-- DATA SHOWN follows --

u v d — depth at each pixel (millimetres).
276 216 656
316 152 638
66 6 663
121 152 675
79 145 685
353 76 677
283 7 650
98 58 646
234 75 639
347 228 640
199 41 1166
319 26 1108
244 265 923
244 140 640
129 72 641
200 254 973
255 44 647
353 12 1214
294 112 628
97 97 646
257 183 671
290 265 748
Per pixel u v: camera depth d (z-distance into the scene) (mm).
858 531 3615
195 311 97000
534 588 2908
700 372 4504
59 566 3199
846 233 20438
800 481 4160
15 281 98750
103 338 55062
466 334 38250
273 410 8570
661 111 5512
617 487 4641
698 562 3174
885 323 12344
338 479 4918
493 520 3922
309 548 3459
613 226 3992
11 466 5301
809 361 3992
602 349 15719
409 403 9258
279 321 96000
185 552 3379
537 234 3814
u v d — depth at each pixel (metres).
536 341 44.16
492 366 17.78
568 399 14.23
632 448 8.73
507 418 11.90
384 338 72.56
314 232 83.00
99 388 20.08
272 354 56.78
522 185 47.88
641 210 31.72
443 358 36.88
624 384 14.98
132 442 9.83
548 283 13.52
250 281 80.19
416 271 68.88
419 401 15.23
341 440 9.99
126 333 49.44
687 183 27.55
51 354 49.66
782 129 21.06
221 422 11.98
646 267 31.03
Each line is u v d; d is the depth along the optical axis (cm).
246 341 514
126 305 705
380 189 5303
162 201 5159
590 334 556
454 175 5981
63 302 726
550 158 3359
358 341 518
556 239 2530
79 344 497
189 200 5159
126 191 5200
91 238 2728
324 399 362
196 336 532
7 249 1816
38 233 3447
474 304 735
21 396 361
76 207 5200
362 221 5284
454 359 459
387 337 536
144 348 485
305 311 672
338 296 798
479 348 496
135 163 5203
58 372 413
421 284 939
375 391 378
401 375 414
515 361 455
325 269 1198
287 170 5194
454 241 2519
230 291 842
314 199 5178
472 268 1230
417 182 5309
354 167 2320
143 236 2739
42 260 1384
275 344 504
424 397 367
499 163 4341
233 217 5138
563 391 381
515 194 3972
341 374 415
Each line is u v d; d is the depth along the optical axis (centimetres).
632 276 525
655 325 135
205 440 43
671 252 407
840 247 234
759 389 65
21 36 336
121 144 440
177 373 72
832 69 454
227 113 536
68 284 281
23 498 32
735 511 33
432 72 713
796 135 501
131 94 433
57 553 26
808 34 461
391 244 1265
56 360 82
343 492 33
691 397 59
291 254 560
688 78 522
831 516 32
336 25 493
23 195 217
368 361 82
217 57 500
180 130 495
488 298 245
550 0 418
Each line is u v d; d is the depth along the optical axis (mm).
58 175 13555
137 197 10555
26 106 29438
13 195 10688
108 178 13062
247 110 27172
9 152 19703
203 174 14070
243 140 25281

-- DATA SHOWN concluded --

> **THE PROBLEM**: Only the lines from the one containing "121 144 440" through the end of the entries above should be written out, exactly and in full.

> **EXERCISE RESPONSE**:
121 144 440
177 373 72
832 69 454
227 113 536
68 284 281
23 498 32
735 511 33
432 72 713
796 135 501
131 94 433
57 553 26
808 34 461
391 244 1265
56 360 82
343 492 33
691 397 59
291 254 560
688 78 522
831 516 32
336 25 493
23 195 217
368 361 82
217 57 500
180 130 495
488 298 245
550 0 418
Each line is u v d; d is the depth along the optical axis (mm).
58 175 13555
137 197 10555
26 106 29438
13 195 10688
108 178 13062
247 110 27172
9 152 19703
203 174 14070
243 140 25281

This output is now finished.